Thursday, March 24, 2011

What Food Should I Eat to Lose Weight? – Should I Eat Fat and Protein or Carbohydrates?

If you are concerned about losing weight and have been thinking what to eat to get results, then this article will help you a great deal. Research has proven that your diet accounts for roughly 80% of your body composition. Working out can't make up for insufficient diet.
So you wonder, "What food should I eat to lose weight?" Most importantly, it is perhaps more useful to think about altering your body composition rather than concentrating on weight loss. Agreed, weight loss will be the most vital issue for a lot of persons but it is also feasible to significantly improve your look and lose fat while still maintaining about the same weight. This is possible when your body's composition tilts toward raising the level of lean muscle and lesser percentages of body fat.
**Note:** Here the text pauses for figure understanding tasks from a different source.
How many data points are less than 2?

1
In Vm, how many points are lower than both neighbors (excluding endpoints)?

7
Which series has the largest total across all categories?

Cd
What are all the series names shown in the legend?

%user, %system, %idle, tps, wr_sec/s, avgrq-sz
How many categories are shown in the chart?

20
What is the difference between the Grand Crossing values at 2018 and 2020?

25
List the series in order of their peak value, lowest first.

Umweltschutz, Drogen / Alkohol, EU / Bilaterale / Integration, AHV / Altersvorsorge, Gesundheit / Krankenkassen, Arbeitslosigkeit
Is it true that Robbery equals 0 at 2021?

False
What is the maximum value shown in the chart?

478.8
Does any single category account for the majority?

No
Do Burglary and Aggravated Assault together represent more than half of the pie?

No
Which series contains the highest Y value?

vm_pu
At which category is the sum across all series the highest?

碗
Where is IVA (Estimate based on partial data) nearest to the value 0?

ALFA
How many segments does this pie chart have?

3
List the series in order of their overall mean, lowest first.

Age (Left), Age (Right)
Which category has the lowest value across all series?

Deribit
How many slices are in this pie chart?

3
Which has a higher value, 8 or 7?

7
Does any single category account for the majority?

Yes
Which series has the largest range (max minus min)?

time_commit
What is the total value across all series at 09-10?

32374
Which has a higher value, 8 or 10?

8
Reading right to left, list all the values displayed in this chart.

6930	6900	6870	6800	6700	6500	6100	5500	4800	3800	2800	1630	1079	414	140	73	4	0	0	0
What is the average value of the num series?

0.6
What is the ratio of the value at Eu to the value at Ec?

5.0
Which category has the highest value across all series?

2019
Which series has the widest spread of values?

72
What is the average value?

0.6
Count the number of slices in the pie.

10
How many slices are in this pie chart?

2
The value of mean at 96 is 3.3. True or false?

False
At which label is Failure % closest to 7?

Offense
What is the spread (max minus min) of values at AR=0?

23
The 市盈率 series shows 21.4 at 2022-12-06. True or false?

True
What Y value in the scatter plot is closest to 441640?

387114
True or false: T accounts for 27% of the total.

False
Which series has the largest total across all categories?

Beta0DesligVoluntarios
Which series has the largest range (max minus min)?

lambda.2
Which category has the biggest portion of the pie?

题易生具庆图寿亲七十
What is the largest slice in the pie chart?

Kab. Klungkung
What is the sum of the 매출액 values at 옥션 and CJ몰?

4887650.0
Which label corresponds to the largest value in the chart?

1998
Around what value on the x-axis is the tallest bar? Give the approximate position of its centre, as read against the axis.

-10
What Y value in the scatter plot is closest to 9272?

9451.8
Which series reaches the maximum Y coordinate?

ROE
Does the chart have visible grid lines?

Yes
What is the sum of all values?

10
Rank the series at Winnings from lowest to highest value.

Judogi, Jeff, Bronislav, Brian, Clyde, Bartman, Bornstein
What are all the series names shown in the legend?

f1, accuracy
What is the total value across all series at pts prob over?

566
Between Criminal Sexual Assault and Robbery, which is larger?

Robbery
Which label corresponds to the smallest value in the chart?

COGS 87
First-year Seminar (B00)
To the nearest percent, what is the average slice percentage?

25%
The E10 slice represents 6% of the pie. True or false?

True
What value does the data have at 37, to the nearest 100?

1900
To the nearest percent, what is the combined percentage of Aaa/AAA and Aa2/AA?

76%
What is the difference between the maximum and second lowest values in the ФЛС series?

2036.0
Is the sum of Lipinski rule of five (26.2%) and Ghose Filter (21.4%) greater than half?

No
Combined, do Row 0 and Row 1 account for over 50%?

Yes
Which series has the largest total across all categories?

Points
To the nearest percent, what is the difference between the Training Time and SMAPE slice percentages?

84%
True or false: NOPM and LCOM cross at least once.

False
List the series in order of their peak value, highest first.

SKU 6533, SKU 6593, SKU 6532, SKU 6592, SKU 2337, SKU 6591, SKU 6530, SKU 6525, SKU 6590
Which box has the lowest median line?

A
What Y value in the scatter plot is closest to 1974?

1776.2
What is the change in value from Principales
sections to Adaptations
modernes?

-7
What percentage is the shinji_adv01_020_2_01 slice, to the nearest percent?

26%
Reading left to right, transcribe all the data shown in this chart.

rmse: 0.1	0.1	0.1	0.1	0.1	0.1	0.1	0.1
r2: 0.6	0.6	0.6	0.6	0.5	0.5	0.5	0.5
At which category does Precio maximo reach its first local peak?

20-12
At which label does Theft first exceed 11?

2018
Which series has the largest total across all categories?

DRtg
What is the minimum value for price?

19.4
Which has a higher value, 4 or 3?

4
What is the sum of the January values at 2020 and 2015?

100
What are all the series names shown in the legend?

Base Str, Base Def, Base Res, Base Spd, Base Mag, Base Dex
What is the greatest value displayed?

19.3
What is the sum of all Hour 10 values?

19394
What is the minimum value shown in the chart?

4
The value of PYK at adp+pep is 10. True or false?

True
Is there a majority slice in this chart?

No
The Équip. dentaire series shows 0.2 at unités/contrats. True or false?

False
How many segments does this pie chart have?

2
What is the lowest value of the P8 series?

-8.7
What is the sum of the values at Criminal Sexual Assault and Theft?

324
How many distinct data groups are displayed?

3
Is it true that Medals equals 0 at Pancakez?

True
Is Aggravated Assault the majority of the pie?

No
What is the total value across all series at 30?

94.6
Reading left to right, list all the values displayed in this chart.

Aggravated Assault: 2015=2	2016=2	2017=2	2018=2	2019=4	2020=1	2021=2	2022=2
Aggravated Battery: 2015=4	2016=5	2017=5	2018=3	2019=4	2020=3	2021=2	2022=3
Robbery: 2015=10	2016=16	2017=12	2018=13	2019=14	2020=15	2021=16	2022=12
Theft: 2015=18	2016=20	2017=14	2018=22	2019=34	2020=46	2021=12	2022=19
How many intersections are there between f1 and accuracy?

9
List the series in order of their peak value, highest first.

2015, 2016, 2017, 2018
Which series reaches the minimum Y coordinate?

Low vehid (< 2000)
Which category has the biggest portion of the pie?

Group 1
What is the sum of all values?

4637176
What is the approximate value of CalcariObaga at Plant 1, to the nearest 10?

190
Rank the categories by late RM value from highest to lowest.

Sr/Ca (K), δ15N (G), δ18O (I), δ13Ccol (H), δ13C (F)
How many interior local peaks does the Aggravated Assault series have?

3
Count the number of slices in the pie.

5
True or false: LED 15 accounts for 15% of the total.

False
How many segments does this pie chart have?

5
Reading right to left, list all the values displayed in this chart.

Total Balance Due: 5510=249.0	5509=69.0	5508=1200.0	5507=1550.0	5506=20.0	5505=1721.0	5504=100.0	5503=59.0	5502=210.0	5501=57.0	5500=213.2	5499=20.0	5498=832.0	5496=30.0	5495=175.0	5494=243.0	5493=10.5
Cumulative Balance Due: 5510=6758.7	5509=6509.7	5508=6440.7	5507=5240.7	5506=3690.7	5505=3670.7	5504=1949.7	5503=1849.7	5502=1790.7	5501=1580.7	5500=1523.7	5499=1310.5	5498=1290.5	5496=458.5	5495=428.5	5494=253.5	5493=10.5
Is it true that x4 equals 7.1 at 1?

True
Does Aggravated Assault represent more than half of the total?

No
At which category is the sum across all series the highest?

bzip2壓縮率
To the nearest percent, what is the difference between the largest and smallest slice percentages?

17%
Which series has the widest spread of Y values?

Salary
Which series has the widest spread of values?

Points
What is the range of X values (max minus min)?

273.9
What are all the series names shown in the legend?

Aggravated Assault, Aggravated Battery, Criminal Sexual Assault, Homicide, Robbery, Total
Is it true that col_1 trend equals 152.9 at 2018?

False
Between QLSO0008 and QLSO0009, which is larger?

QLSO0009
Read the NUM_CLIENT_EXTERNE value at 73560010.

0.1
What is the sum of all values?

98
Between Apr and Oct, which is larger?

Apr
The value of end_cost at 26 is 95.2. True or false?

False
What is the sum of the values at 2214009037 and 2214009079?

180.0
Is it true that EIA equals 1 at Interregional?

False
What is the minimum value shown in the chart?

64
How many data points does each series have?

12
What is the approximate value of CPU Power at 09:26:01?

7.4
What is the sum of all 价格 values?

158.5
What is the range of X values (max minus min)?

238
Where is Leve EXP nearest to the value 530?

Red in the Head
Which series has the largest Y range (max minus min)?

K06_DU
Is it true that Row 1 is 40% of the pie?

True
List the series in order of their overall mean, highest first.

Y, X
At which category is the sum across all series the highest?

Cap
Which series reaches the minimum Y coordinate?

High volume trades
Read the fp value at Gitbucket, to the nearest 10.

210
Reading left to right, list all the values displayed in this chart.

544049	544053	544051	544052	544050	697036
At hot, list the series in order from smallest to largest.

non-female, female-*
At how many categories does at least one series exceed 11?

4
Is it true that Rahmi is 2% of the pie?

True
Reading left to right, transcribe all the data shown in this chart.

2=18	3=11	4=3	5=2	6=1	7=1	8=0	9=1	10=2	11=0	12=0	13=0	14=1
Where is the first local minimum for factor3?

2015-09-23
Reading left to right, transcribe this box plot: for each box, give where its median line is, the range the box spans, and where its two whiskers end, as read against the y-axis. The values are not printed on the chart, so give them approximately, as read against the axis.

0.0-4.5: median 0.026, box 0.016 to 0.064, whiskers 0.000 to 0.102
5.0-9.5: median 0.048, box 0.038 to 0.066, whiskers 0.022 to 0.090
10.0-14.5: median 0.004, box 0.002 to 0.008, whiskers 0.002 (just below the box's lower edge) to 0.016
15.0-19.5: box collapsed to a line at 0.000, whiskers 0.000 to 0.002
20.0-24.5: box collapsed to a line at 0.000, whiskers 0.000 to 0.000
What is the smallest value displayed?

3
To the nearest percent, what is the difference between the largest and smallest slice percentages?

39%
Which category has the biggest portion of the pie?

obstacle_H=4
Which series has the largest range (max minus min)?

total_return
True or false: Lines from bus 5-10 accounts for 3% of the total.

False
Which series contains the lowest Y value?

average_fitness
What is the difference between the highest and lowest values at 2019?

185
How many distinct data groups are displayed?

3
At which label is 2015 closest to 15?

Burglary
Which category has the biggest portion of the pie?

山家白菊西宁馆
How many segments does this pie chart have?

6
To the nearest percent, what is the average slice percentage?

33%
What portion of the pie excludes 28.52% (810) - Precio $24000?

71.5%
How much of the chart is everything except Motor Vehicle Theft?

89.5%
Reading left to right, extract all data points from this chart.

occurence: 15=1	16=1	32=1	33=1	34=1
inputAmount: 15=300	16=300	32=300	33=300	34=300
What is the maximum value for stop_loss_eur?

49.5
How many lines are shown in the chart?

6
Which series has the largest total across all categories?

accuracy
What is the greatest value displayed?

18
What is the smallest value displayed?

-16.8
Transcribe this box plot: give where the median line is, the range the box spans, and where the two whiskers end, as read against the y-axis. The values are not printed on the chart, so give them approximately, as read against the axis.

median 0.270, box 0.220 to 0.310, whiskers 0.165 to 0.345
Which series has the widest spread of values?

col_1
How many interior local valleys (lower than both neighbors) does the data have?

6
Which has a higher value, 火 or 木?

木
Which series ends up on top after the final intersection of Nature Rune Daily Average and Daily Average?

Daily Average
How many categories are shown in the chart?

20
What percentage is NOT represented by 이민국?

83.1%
The most efficient way to achieve this effect is to focus on a high quality diet that enables your body to using fat as its main energy supply. To do this you'll have to center on getting a large amount of your nutrition from foods high in quality fats and protein. You'll still eat some carbohydrates but in considerably lesser amounts than the usual diet. The major reason for this is because carbohydrates, when digested, are easily transformed into glucose in the blood stream. Your pancreas reacts to this arriving glucose by raising the level of insulin production and the insulin in response helps to transport the surplus glucose into fat cells as storage for later use. The problem is, for most of us later use never really comes. If your diet is high in carbohydrates your body is accustomed to making use of these rapid sources of energy and doesn't tap into fat storage as readily. In addition, given that you are constantly flooding your system with glucose there is always a surplus to be packed away as extra fat stores.
If we most center our bodies attention on using fat from our diet and from fat cells as energy we need to lessen the percentage of carbohydrates we take and make sure the ones we do eat come in lesser concentrations. So as a replacement for of having a buckwheat pancake breakfast we should take an egg and bacon breakfast instead. Replace low impact carrots or parsnips for the high-starch higher insulin impact potato. The most assured way to evade surplus carbohydrates, as well as gluten issues and the like, is to drop grain products from your diet completely. Though this may seem like a radical step, it has been tremendously successful for many people. As a matter of fact, many native peoples consumed far more fat and protein focused diets than most of us today and consequently enjoyed better health.